Cleaning up 8 unused indexes saving 12GB: Index usage analysis reveals 8 indexes with zero scans over 30 days, totaling 12GB of storage. After confirming none are used for FK enforcement or unique constraints, dropping them reduces write latency by 18% and frees disk space. Command: DROP INDEX CONCURRENTLY idx_name.
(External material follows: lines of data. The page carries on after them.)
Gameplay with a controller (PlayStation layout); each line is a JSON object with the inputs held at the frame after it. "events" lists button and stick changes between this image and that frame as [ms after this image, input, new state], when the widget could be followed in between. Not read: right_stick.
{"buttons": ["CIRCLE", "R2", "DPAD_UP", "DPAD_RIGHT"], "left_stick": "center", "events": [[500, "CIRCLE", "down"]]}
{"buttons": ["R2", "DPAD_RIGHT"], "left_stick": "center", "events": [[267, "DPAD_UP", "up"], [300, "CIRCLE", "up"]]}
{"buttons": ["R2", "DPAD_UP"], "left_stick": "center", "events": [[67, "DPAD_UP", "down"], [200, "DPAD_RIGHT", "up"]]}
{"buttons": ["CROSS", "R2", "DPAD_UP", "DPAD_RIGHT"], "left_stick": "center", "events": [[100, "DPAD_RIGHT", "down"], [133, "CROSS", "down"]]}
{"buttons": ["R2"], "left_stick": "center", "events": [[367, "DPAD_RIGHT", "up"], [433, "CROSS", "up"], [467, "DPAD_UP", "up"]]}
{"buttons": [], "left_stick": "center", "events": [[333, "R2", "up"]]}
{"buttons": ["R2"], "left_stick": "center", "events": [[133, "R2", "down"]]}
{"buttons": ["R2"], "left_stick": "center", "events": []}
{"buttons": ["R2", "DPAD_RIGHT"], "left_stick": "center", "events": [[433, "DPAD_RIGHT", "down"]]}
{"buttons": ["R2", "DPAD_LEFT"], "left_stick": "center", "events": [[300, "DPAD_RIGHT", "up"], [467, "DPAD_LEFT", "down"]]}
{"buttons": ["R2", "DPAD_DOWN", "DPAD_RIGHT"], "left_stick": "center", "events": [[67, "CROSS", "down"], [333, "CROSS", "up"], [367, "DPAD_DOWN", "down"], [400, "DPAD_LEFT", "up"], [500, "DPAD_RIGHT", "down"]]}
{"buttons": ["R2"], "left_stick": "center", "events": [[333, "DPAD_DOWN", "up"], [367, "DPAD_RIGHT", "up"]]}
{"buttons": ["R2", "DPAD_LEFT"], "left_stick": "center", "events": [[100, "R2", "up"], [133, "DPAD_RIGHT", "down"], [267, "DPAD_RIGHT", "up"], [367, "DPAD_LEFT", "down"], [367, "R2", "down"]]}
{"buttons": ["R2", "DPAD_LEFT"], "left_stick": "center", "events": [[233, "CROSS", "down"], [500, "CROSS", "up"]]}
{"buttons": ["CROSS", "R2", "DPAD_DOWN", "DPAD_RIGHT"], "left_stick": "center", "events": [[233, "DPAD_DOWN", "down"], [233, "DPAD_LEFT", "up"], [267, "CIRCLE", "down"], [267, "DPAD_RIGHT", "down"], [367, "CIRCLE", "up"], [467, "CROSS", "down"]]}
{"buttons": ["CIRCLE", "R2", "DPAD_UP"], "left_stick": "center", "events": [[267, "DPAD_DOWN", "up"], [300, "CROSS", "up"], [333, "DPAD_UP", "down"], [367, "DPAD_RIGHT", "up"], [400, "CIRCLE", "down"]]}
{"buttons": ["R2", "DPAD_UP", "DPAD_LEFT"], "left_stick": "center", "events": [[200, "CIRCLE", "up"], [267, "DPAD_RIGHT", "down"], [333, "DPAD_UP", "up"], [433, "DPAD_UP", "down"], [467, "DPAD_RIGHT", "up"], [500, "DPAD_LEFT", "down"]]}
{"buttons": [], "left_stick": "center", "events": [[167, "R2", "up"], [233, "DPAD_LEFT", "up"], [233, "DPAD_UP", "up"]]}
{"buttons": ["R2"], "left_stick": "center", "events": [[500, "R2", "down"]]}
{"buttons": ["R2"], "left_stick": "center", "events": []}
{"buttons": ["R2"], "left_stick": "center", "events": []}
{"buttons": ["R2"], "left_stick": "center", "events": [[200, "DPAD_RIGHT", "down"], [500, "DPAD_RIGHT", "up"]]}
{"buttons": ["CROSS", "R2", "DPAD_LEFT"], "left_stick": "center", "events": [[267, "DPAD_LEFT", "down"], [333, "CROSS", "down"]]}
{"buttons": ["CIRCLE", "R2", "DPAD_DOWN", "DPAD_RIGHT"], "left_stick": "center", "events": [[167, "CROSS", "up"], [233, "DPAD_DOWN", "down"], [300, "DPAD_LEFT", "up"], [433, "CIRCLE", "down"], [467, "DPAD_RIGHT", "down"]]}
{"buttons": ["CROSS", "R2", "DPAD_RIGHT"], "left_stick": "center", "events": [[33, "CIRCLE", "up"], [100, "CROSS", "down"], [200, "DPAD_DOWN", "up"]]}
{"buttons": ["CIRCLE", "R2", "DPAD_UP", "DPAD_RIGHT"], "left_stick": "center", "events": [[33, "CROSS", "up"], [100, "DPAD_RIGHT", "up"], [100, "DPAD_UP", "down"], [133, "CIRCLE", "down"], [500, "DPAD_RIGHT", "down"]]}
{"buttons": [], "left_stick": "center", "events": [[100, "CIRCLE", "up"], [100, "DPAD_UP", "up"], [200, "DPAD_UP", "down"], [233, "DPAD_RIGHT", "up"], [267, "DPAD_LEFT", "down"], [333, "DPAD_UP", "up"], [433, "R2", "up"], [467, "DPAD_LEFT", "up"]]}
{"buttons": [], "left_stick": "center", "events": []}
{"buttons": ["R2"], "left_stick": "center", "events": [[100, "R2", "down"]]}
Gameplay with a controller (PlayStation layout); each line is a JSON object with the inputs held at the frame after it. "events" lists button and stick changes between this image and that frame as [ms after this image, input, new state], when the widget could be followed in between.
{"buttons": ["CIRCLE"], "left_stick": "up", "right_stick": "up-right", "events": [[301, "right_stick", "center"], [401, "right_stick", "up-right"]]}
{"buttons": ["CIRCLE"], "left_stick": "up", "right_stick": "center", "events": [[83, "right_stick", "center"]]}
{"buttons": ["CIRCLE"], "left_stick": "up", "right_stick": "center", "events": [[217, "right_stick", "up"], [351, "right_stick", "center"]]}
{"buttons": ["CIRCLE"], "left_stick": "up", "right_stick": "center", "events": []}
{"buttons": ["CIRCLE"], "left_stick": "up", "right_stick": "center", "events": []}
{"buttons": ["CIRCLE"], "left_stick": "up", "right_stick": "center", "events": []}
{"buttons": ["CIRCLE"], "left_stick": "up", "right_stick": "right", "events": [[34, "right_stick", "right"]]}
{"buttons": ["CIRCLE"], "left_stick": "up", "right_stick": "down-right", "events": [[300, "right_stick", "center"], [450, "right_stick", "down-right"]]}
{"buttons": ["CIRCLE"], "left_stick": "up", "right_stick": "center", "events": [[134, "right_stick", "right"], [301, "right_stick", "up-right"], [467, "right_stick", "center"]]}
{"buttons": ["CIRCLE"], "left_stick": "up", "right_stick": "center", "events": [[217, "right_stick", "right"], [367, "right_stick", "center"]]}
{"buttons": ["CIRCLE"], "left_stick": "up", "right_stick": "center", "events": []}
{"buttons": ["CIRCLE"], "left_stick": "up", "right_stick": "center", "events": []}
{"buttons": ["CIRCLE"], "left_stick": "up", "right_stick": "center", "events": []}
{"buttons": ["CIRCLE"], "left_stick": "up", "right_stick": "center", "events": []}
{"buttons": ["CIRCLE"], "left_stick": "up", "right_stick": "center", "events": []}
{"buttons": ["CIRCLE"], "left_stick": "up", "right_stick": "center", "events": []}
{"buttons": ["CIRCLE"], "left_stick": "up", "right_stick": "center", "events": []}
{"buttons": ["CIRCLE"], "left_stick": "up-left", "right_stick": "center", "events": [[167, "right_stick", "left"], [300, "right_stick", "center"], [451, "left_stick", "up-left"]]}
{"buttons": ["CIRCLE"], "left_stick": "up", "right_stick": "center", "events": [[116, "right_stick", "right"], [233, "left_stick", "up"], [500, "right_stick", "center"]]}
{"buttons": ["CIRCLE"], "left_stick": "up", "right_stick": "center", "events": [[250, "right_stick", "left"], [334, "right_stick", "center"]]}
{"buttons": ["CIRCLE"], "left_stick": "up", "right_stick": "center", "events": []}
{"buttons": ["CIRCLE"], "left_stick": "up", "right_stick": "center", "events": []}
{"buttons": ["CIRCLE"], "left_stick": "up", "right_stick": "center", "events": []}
Replacing 3 single-column indexes with 1 composite covering index: Table has separate indexes on (user_id), (created_at), and (status). Most queries filter on all three. A single composite index (user_id, status, created_at) INCLUDE (amount) replaces all three, reduces total index storage by 40%, and enables index-only scans for the dashboard query.